After running the .NET code, it issues the following bytes after encryption:

[0] 194
[1] 154
[2] 141
[3] 238
[4] 77
[5] 109
[6] 33
[7] 94
[8] 158
[9] 5
[10] 7
[11] 187
[12] 193
[13] 165
[14] 70
[15] 5

Conversely, iOS prints the following after encryption:

[0] 77
[1] 213
[2] 61
[3] 190
[4] 197
[5] 191
[6] 55
[7] 230
[8] 150
[9] 144
[10] 5
[11] 253
[12] 253
[13] 158
[14] 34
[15] 138

I can’t let my life determine what makes this difference. Some things that I have already confirmed:

• Both iOS and .NET can successfully decrypt their encrypted data.

• Lines of code in a .NET project:

  aesAlg.Padding = PaddingMode.PKCS7;
  aesAlg.KeySize = 256;
  aesAlg.BlockSize = 128;

Do not influence the result. They can be commented on, and the result is the same. I assume this means that they are the default value. I just left them to make it obvious. I map iOS encryption properties as close as possible to this example.

3. If I print the bytes in the iOS NSData objects "ivData" and "keyData", it creates the same list of bytes with which I created them, so I don’t think it is C <> ObjC bridge problem for the source parameters.

4. If I print bytes in the iOS variable "passData", it prints the same single byte as .NET (88). Therefore, I am sure that they start encryption using the same data.

Because of how clear the .NET code is, I have run out of obvious experimentation possibilities.
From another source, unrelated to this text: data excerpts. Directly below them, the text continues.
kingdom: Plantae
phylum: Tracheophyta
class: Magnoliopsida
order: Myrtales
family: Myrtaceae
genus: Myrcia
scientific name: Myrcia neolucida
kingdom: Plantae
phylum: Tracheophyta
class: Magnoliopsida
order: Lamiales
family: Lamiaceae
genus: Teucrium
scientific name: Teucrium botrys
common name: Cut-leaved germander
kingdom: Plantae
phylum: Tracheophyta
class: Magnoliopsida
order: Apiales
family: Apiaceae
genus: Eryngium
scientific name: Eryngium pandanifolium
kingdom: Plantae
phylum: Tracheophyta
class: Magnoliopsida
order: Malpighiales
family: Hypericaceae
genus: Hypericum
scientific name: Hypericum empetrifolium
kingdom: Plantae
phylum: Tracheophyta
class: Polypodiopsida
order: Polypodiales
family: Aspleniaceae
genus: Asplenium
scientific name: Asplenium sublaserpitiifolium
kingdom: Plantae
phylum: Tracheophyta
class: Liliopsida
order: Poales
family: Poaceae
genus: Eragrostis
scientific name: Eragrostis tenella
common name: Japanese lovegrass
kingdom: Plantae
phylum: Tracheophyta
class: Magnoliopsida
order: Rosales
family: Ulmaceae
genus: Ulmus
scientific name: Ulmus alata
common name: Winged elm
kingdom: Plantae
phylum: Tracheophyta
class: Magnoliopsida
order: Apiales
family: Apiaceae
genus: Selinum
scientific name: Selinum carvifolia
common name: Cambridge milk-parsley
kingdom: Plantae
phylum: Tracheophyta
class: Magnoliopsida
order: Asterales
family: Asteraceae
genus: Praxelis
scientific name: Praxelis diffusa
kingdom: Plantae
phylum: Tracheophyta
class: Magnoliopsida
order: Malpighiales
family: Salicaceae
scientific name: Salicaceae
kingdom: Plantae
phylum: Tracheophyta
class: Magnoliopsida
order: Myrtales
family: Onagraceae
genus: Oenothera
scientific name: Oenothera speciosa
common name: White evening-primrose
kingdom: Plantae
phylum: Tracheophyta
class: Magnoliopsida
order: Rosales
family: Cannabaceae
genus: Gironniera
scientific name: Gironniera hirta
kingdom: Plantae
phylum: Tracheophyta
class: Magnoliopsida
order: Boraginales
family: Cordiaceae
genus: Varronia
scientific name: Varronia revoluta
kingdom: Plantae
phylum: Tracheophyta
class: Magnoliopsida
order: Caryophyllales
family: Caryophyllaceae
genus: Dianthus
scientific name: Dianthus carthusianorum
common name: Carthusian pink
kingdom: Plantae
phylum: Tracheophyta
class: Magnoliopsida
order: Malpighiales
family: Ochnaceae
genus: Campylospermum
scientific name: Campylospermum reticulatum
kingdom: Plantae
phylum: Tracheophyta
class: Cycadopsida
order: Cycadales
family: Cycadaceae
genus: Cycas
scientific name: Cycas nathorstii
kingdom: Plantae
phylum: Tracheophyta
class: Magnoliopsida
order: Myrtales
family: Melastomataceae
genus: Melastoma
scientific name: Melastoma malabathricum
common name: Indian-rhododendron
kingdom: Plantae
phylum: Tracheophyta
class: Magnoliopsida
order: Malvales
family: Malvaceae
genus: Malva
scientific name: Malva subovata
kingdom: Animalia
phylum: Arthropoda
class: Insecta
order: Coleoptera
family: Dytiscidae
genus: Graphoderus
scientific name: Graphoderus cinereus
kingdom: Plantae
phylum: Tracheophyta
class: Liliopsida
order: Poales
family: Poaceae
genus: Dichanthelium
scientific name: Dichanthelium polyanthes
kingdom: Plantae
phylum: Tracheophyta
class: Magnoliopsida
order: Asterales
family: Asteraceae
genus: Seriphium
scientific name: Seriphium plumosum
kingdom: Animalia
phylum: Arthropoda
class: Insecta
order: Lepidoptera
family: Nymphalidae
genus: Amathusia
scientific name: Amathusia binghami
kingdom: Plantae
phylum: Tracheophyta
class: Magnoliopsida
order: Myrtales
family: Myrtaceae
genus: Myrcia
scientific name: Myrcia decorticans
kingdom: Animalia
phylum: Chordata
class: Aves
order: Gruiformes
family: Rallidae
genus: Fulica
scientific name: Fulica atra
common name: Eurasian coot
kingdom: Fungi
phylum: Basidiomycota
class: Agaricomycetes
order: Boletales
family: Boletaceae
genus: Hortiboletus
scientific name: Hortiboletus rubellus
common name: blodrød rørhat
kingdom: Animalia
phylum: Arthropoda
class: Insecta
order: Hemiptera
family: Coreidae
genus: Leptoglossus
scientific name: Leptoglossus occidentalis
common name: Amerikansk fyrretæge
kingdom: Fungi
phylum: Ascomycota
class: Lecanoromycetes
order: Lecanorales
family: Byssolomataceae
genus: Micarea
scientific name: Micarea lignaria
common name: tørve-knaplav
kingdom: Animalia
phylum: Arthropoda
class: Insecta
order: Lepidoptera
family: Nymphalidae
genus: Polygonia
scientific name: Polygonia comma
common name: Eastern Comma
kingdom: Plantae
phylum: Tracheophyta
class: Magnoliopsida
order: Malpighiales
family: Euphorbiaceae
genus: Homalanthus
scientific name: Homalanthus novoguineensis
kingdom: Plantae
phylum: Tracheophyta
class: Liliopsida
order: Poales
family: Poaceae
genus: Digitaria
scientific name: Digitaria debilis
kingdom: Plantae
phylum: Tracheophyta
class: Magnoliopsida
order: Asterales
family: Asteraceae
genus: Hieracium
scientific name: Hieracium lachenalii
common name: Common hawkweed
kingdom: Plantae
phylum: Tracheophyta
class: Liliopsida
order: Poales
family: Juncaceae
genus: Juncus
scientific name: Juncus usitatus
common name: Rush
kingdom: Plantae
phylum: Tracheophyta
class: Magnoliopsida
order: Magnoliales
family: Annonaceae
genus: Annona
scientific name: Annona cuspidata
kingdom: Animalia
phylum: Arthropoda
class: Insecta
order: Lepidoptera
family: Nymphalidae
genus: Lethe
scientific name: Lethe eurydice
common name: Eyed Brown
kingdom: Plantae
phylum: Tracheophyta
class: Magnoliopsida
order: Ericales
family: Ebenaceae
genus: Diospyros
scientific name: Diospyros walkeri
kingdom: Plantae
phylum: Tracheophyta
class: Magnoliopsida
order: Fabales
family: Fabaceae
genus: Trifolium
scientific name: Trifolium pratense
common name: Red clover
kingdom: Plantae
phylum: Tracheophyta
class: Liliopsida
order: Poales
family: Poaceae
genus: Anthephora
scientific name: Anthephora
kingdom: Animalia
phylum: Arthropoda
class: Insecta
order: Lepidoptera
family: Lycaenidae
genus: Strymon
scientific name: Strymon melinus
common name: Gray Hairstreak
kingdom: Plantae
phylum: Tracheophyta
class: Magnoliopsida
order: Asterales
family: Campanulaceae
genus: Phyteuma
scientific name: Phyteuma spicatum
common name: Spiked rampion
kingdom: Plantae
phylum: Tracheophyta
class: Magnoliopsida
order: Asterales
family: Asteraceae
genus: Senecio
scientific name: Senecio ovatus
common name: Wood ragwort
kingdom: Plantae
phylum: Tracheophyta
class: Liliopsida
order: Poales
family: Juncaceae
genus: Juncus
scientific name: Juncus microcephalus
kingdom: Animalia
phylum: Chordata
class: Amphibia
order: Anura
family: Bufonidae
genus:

My only thought is that someone might point out a problem in my method AES256EncryptData: withKey: iv :. This code has been modified from the ubiquitous iOS AES256 code floating around because the key we provided is a byte array, not a string. I have studied quite a bit in ObjC, but not so convenient with C bullshit, so of course, maybe I was looking for the necessary changes.

Any help or suggestions are welcome.